Work request: Without omitting anything, copy the data exactly.

Supplied material Start Marker

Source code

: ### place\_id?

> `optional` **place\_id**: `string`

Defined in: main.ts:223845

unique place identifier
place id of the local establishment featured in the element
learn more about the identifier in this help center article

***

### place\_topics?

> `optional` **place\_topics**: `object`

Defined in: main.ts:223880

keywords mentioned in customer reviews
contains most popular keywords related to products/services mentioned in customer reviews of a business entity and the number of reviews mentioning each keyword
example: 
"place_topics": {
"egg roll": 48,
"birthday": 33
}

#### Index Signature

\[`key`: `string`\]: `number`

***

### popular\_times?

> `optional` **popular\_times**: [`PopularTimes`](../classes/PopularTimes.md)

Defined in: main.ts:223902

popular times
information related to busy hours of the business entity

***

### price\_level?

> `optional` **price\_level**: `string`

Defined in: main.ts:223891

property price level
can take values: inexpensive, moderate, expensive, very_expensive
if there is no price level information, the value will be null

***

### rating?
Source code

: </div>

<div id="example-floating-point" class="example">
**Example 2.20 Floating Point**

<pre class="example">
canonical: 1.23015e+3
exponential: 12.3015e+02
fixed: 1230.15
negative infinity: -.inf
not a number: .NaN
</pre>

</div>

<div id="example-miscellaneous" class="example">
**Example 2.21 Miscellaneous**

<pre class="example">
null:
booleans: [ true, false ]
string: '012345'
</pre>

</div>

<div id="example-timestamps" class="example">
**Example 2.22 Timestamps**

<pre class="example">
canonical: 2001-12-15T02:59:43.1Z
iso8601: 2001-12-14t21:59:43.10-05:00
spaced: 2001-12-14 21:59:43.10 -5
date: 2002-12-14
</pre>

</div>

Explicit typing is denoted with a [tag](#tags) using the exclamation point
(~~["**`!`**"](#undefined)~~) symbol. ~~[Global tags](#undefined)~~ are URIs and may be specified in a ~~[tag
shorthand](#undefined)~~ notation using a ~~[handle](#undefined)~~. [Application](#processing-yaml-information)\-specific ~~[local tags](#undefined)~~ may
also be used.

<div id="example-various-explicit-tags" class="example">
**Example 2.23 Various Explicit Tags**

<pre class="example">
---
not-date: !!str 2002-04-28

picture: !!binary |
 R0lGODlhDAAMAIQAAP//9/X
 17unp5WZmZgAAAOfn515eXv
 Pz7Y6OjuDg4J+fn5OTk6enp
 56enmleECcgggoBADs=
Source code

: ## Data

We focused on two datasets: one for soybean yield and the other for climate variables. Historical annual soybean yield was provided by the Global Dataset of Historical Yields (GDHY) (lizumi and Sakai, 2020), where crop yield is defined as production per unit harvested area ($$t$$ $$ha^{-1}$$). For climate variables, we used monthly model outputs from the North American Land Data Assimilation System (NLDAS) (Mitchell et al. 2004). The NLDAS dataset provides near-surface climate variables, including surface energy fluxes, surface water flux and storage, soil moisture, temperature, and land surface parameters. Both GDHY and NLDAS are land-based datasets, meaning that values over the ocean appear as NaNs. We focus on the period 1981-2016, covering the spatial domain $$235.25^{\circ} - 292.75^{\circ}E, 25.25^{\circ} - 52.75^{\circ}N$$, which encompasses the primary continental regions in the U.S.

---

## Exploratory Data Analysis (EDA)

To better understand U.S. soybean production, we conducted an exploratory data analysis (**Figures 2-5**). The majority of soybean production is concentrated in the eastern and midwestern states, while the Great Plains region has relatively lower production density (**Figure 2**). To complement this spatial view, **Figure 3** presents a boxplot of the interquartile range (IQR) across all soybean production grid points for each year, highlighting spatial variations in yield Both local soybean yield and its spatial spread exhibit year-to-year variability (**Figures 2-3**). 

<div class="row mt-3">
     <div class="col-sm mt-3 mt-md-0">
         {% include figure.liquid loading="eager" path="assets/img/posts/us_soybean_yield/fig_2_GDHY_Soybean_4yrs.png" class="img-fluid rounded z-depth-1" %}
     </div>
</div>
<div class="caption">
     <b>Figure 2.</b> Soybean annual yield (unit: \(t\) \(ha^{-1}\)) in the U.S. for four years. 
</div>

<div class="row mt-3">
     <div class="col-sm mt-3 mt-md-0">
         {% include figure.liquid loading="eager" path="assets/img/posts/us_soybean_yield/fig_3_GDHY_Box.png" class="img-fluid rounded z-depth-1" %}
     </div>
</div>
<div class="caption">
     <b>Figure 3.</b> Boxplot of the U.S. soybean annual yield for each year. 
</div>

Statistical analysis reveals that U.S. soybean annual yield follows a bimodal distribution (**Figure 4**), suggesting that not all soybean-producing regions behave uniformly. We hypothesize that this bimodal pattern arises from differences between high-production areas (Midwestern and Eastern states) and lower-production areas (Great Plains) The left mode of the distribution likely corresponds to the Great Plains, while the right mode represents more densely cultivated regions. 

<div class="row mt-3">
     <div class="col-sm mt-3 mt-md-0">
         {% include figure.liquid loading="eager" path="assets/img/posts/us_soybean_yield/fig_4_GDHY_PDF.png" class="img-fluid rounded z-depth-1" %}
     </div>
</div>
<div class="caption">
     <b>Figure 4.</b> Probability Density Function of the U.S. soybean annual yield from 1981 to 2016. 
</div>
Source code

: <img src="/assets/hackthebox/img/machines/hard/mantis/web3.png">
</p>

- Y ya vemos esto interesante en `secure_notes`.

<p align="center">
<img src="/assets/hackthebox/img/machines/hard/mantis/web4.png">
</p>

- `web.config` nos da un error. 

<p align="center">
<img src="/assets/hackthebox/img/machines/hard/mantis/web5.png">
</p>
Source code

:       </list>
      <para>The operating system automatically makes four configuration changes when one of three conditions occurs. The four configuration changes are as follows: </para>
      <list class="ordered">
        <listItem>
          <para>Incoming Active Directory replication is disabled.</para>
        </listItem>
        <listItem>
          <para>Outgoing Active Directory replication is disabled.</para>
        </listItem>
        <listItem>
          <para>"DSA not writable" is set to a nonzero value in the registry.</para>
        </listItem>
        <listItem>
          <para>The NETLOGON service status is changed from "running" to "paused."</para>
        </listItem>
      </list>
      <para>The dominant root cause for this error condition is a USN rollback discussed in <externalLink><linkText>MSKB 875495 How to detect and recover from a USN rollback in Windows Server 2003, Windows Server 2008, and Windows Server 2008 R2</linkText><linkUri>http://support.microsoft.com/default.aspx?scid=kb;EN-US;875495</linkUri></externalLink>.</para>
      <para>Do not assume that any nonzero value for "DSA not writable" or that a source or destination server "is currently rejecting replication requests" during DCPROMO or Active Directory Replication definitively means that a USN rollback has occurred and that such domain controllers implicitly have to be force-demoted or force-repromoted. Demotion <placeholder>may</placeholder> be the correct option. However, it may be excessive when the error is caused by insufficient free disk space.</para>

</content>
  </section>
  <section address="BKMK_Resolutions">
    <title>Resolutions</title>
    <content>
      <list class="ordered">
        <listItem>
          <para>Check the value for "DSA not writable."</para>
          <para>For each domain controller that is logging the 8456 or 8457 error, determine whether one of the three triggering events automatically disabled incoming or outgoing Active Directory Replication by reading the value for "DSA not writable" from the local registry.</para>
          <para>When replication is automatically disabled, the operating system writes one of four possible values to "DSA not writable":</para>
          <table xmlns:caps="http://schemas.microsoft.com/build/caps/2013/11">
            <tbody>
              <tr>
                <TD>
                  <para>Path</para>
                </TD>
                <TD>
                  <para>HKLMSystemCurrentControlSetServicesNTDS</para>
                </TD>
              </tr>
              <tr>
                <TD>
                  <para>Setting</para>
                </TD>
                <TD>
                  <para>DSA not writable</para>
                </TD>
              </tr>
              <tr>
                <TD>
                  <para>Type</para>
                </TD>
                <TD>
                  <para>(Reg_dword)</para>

Supplied material End Marker

Answer to this exercise:
Source code

: ### place\_id?

> `optional` **place\_id**: `string`

Defined in: main.ts:223845

unique place identifier
place id of the local establishment featured in the element
learn more about the identifier in this help center article

***

### place\_topics?

> `optional` **place\_topics**: `object`

Defined in: main.ts:223880

keywords mentioned in customer reviews
contains most popular keywords related to products/services mentioned in customer reviews of a business entity and the number of reviews mentioning each keyword
example: 
"place_topics": {
"egg roll": 48,
"birthday": 33
}

#### Index Signature

\[`key`: `string`\]: `number`

***

### popular\_times?

> `optional` **popular\_times**: [`PopularTimes`](../classes/PopularTimes.md)

Defined in: main.ts:223902

popular times
information related to busy hours of the business entity

***

### price\_level?

> `optional` **price\_level**: `string`

Defined in: main.ts:223891

property price level
can take values: inexpensive, moderate, expensive, very_expensive
if there is no price level information, the value will be null

***

### rating?
Source code

: </div>

<div id="example-floating-point" class="example">
**Example 2.20 Floating Point**

<pre class="example">
canonical: 1.23015e+3
exponential: 12.3015e+02
fixed: 1230.15
negative infinity: -.inf
not a number: .NaN
</pre>

</div>

<div id="example-miscellaneous" class="example">
**Example 2.21 Miscellaneous**

<pre class="example">
null:
booleans: [ true, false ]
string: '012345'
</pre>

</div>

<div id="example-timestamps" class="example">
**Example 2.22 Timestamps**

<pre class="example">
canonical: 2001-12-15T02:59:43.1Z
iso8601: 2001-12-14t21:59:43.10-05:00
spaced: 2001-12-14 21:59:43.10 -5
date: 2002-12-14
</pre>

</div>

Explicit typing is denoted with a [tag](#tags) using the exclamation point
(~~["**`!`**"](#undefined)~~) symbol. ~~[Global tags](#undefined)~~ are URIs and may be specified in a ~~[tag
shorthand](#undefined)~~ notation using a ~~[handle](#undefined)~~. [Application](#processing-yaml-information)\-specific ~~[local tags](#undefined)~~ may
also be used.

<div id="example-various-explicit-tags" class="example">
**Example 2.23 Various Explicit Tags**

<pre class="example">
---
not-date: !!str 2002-04-28

picture: !!binary |
 R0lGODlhDAAMAIQAAP//9/X
 17unp5WZmZgAAAOfn515eXv
 Pz7Y6OjuDg4J+fn5OTk6enp
 56enmleECcgggoBADs=
Source code

: ## Data

We focused on two datasets: one for soybean yield and the other for climate variables. Historical annual soybean yield was provided by the Global Dataset of Historical Yields (GDHY) (lizumi and Sakai, 2020), where crop yield is defined as production per unit harvested area ($$t$$ $$ha^{-1}$$). For climate variables, we used monthly model outputs from the North American Land Data Assimilation System (NLDAS) (Mitchell et al. 2004). The NLDAS dataset provides near-surface climate variables, including surface energy fluxes, surface water flux and storage, soil moisture, temperature, and land surface parameters. Both GDHY and NLDAS are land-based datasets, meaning that values over the ocean appear as NaNs. We focus on the period 1981-2016, covering the spatial domain $$235.25^{\circ} - 292.75^{\circ}E, 25.25^{\circ} - 52.75^{\circ}N$$, which encompasses the primary continental regions in the U.S.

---

## Exploratory Data Analysis (EDA)

To better understand U.S. soybean production, we conducted an exploratory data analysis (**Figures 2-5**). The majority of soybean production is concentrated in the eastern and midwestern states, while the Great Plains region has relatively lower production density (**Figure 2**). To complement this spatial view, **Figure 3** presents a boxplot of the interquartile range (IQR) across all soybean production grid points for each year, highlighting spatial variations in yield Both local soybean yield and its spatial spread exhibit year-to-year variability (**Figures 2-3**). 

<div class="row mt-3">
     <div class="col-sm mt-3 mt-md-0">
         {% include figure.liquid loading="eager" path="assets/img/posts/us_soybean_yield/fig_2_GDHY_Soybean_4yrs.png" class="img-fluid rounded z-depth-1" %}
     </div>
</div>
<div class="caption">
     <b>Figure 2.</b> Soybean annual yield (unit: \(t\) \(ha^{-1}\)) in the U.S. for four years. 
</div>

<div class="row mt-3">
     <div class="col-sm mt-3 mt-md-0">
         {% include figure.liquid loading="eager" path="assets/img/posts/us_soybean_yield/fig_3_GDHY_Box.png" class="img-fluid rounded z-depth-1" %}
     </div>
</div>
<div class="caption">
     <b>Figure 3.</b> Boxplot of the U.S. soybean annual yield for each year. 
</div>

Statistical analysis reveals that U.S. soybean annual yield follows a bimodal distribution (**Figure 4**), suggesting that not all soybean-producing regions behave uniformly. We hypothesize that this bimodal pattern arises from differences between high-production areas (Midwestern and Eastern states) and lower-production areas (Great Plains) The left mode of the distribution likely corresponds to the Great Plains, while the right mode represents more densely cultivated regions. 

<div class="row mt-3">
     <div class="col-sm mt-3 mt-md-0">
         {% include figure.liquid loading="eager" path="assets/img/posts/us_soybean_yield/fig_4_GDHY_PDF.png" class="img-fluid rounded z-depth-1" %}
     </div>
</div>
<div class="caption">
     <b>Figure 4.</b> Probability Density Function of the U.S. soybean annual yield from 1981 to 2016. 
</div>
Source code

: <img src="/assets/hackthebox/img/machines/hard/mantis/web3.png">
</p>

- Y ya vemos esto interesante en `secure_notes`.

<p align="center">
<img src="/assets/hackthebox/img/machines/hard/mantis/web4.png">
</p>

- `web.config` nos da un error. 

<p align="center">
<img src="/assets/hackthebox/img/machines/hard/mantis/web5.png">
</p>
Source code

:       </list>
      <para>The operating system automatically makes four configuration changes when one of three conditions occurs. The four configuration changes are as follows: </para>
      <list class="ordered">
        <listItem>
          <para>Incoming Active Directory replication is disabled.</para>
        </listItem>
        <listItem>
          <para>Outgoing Active Directory replication is disabled.</para>
        </listItem>
        <listItem>
          <para>"DSA not writable" is set to a nonzero value in the registry.</para>
        </listItem>
        <listItem>
          <para>The NETLOGON service status is changed from "running" to "paused."</para>
        </listItem>
      </list>
      <para>The dominant root cause for this error condition is a USN rollback discussed in <externalLink><linkText>MSKB 875495 How to detect and recover from a USN rollback in Windows Server 2003, Windows Server 2008, and Windows Server 2008 R2</linkText><linkUri>http://support.microsoft.com/default.aspx?scid=kb;EN-US;875495</linkUri></externalLink>.</para>
      <para>Do not assume that any nonzero value for "DSA not writable" or that a source or destination server "is currently rejecting replication requests" during DCPROMO or Active Directory Replication definitively means that a USN rollback has occurred and that such domain controllers implicitly have to be force-demoted or force-repromoted. Demotion <placeholder>may</placeholder> be the correct option. However, it may be excessive when the error is caused by insufficient free disk space.</para>

</content>
  </section>
  <section address="BKMK_Resolutions">
    <title>Resolutions</title>
    <content>
      <list class="ordered">
        <listItem>
          <para>Check the value for "DSA not writable."</para>
          <para>For each domain controller that is logging the 8456 or 8457 error, determine whether one of the three triggering events automatically disabled incoming or outgoing Active Directory Replication by reading the value for "DSA not writable" from the local registry.</para>
          <para>When replication is automatically disabled, the operating system writes one of four possible values to "DSA not writable":</para>
          <table xmlns:caps="http://schemas.microsoft.com/build/caps/2013/11">
            <tbody>
              <tr>
                <TD>
                  <para>Path</para>
                </TD>
                <TD>
                  <para>HKLMSystemCurrentControlSetServicesNTDS</para>
                </TD>
              </tr>
              <tr>
                <TD>
                  <para>Setting</para>
                </TD>
                <TD>
                  <para>DSA not writable</para>
                </TD>
              </tr>
              <tr>
                <TD>
                  <para>Type</para>
                </TD>
                <TD>
                  <para>(Reg_dword)</para>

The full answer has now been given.